In fact, we recently reported on TG that the major studios are no longer going to send film prints to theaters, and the cut off point where theaters better have digital projectors will be next year.
It was when I saw an article in England's The Independent that I was thinking of all this again, but from a much different perspective. The article was about "a 35mm survivor," a theater projectionist from England named Dave Norris, who did his job for thirty years before ultimately leaving. The first film Norris ever operated as a projectionist was The Empire Strikes Back, and the last was Snow White and the Huntsman.

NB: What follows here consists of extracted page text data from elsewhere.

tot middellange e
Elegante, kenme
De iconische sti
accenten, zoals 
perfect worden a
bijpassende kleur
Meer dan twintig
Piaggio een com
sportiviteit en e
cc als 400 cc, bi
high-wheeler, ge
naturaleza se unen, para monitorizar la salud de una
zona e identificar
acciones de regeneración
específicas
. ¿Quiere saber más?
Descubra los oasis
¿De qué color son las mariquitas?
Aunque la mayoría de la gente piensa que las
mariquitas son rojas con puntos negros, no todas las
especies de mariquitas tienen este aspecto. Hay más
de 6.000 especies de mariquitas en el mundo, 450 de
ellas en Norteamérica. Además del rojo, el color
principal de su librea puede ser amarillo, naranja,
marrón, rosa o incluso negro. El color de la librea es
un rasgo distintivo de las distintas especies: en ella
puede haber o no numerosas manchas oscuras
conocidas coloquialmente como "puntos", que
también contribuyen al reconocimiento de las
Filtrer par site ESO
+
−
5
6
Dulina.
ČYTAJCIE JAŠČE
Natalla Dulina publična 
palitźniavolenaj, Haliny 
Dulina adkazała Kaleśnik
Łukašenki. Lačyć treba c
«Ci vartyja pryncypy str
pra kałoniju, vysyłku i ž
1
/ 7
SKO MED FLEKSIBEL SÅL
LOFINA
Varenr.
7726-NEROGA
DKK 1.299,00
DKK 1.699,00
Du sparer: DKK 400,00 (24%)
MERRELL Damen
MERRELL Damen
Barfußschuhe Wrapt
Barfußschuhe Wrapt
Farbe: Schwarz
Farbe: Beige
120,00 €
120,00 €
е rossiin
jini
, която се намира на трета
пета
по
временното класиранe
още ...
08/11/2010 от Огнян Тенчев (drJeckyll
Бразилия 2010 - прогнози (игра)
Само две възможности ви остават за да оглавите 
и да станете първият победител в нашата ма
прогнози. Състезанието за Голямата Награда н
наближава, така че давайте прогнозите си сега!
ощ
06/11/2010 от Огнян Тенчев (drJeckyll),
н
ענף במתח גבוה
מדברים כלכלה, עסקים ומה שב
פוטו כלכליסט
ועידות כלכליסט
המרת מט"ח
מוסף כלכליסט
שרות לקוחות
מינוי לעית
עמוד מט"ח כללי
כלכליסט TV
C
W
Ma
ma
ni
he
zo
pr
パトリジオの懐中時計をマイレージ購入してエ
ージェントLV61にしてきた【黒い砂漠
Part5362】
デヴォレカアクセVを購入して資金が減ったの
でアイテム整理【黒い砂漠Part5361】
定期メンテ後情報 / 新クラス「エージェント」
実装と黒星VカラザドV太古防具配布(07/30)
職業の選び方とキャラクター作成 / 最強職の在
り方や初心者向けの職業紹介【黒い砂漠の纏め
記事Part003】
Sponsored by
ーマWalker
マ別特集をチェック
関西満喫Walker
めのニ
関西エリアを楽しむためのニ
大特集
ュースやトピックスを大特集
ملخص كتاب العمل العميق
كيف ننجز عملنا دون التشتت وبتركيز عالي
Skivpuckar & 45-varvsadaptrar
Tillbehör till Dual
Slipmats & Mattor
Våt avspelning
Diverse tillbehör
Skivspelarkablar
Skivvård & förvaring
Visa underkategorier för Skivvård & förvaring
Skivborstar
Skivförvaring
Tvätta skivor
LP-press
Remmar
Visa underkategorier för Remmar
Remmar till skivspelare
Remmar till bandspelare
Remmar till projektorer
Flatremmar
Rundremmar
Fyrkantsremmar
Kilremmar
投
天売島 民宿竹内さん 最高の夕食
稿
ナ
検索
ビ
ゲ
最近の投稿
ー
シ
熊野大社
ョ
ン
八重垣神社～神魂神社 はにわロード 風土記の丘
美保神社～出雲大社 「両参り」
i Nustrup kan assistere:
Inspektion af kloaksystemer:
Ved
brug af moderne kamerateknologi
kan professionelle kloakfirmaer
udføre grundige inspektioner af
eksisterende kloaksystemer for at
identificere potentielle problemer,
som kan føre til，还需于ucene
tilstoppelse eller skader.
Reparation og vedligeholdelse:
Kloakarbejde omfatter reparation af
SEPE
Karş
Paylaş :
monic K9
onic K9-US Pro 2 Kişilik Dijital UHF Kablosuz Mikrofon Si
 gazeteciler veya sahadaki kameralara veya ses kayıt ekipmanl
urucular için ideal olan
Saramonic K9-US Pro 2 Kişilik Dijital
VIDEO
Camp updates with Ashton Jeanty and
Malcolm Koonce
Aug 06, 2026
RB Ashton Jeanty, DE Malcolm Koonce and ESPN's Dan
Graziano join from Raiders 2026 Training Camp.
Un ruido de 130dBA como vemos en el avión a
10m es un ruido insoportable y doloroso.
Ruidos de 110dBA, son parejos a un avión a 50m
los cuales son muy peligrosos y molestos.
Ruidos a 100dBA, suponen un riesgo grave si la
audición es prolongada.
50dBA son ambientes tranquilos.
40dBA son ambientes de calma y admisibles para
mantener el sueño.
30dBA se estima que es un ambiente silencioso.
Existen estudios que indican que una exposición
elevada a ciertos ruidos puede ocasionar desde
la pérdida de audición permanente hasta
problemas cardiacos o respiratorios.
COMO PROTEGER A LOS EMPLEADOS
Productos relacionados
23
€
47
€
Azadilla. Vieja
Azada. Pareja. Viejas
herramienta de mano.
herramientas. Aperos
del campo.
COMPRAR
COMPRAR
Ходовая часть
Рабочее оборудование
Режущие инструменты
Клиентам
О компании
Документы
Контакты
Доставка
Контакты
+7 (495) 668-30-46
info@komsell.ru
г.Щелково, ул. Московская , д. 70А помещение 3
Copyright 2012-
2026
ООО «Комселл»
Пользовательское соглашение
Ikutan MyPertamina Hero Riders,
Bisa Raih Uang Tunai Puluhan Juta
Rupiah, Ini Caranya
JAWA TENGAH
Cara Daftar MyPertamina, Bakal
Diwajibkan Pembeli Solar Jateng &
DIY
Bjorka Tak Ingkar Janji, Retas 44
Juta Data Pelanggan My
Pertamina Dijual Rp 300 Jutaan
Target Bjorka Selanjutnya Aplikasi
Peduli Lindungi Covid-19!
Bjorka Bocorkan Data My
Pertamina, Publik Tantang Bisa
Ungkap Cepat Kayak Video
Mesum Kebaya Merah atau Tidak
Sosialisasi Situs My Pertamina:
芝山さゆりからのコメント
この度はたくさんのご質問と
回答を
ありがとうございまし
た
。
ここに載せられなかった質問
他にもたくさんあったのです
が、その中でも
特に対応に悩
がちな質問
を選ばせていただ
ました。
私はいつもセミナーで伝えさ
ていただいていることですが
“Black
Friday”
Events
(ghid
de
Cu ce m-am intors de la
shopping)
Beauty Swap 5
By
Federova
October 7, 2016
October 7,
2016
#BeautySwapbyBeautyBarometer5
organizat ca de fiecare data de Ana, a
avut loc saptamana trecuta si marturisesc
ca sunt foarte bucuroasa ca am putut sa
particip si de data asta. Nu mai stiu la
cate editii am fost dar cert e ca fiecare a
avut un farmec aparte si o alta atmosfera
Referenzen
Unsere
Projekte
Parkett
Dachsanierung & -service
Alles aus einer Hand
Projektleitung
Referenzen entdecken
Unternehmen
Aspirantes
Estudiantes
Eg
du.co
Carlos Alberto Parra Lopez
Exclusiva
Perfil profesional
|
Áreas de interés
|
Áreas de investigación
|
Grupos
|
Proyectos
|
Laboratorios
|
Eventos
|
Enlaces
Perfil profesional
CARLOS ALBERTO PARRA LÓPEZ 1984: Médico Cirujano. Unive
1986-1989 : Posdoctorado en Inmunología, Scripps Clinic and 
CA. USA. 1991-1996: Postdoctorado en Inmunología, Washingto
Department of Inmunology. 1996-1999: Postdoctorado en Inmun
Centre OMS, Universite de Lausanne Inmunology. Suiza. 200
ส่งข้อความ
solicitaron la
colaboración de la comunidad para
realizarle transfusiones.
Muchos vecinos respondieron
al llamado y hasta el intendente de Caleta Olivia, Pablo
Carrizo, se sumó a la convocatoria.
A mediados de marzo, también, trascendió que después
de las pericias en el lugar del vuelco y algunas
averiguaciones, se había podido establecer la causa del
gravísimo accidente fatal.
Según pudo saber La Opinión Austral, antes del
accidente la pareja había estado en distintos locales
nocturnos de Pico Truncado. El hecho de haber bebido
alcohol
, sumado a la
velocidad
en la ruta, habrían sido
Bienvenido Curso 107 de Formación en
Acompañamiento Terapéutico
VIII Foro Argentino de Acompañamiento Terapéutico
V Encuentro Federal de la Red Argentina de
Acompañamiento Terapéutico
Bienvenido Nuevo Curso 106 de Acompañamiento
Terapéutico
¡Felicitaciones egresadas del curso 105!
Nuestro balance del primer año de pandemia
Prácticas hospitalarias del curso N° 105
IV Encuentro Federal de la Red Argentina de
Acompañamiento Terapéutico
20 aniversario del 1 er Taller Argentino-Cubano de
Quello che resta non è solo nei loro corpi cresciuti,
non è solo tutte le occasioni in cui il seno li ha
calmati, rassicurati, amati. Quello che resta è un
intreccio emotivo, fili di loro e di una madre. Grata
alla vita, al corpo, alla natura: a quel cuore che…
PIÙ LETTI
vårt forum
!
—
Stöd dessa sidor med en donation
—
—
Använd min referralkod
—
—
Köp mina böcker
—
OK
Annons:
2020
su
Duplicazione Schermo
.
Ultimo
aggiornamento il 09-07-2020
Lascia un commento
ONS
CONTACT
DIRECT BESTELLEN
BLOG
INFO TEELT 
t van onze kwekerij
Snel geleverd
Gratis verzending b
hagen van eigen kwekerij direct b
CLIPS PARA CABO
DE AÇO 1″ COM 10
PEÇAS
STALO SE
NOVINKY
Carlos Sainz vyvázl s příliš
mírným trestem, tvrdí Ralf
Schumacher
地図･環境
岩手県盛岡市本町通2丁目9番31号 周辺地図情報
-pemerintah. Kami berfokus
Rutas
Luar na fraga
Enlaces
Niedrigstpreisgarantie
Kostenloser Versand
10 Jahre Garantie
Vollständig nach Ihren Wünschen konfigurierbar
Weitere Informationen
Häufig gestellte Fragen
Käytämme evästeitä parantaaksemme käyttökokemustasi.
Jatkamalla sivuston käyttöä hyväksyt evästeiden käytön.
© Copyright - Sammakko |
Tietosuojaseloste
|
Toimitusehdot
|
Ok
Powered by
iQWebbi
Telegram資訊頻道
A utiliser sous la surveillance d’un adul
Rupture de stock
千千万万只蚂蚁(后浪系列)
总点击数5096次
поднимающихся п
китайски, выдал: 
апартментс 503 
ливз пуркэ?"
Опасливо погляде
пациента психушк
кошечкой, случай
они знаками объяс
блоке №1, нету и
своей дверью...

When he applied for his projectionist job, Norris was told he was the only applicant who was passionate about movies. He recalled when he would work a premiere the filmmakers themselves would often come down, and he got to meet David Lean, the master filmmaker of Lawrence of Arabia and Doctor Zhivago, when his last film, A Passage to India, debuted in 1984. Norris also was in charge of the projectors for 25 Royal Performances, and ten of those were James Bond films.
Now digital has taken over, and Norris told the Independent, "I can't remember the last time I screened a 35mm film to the public," and that "the problem is that now, if something goes wrong in a screening, there's nobody there to fix it." He also mentioned he doesn't go to the movies anymore. "I've a friend who can't sit and watch a film with the public anymore," he said. "I'm sort of the same."
Back in 1979, David Fincher, the director of Fight Club and The Social Network, worked as a projectionist because he said in interviews he wanted to see how film worked, and watching movies like Alien and All That Jazz over and over again was a crucial step in his development. Quentin Tarantino has also been incredibly vocal about how much he loves his collection of film prints, and he once said it gives you more of a feeling of accomplishment as a filmmaker to have an actual print than to have it shrunken down to a VHS tape, or disc.
And right before I finalized this blog post, I was talking with a crew guy who laments working on digital shoots, saying that film has such a wider range, but again, the writing's on the wall. There will probably even come a day where within the next generation or two people won't know what a print or a reel of film is, which is unfortunate, so in the brief time that's left, I'll enjoy what's out there for the next local revival screenings while I still can.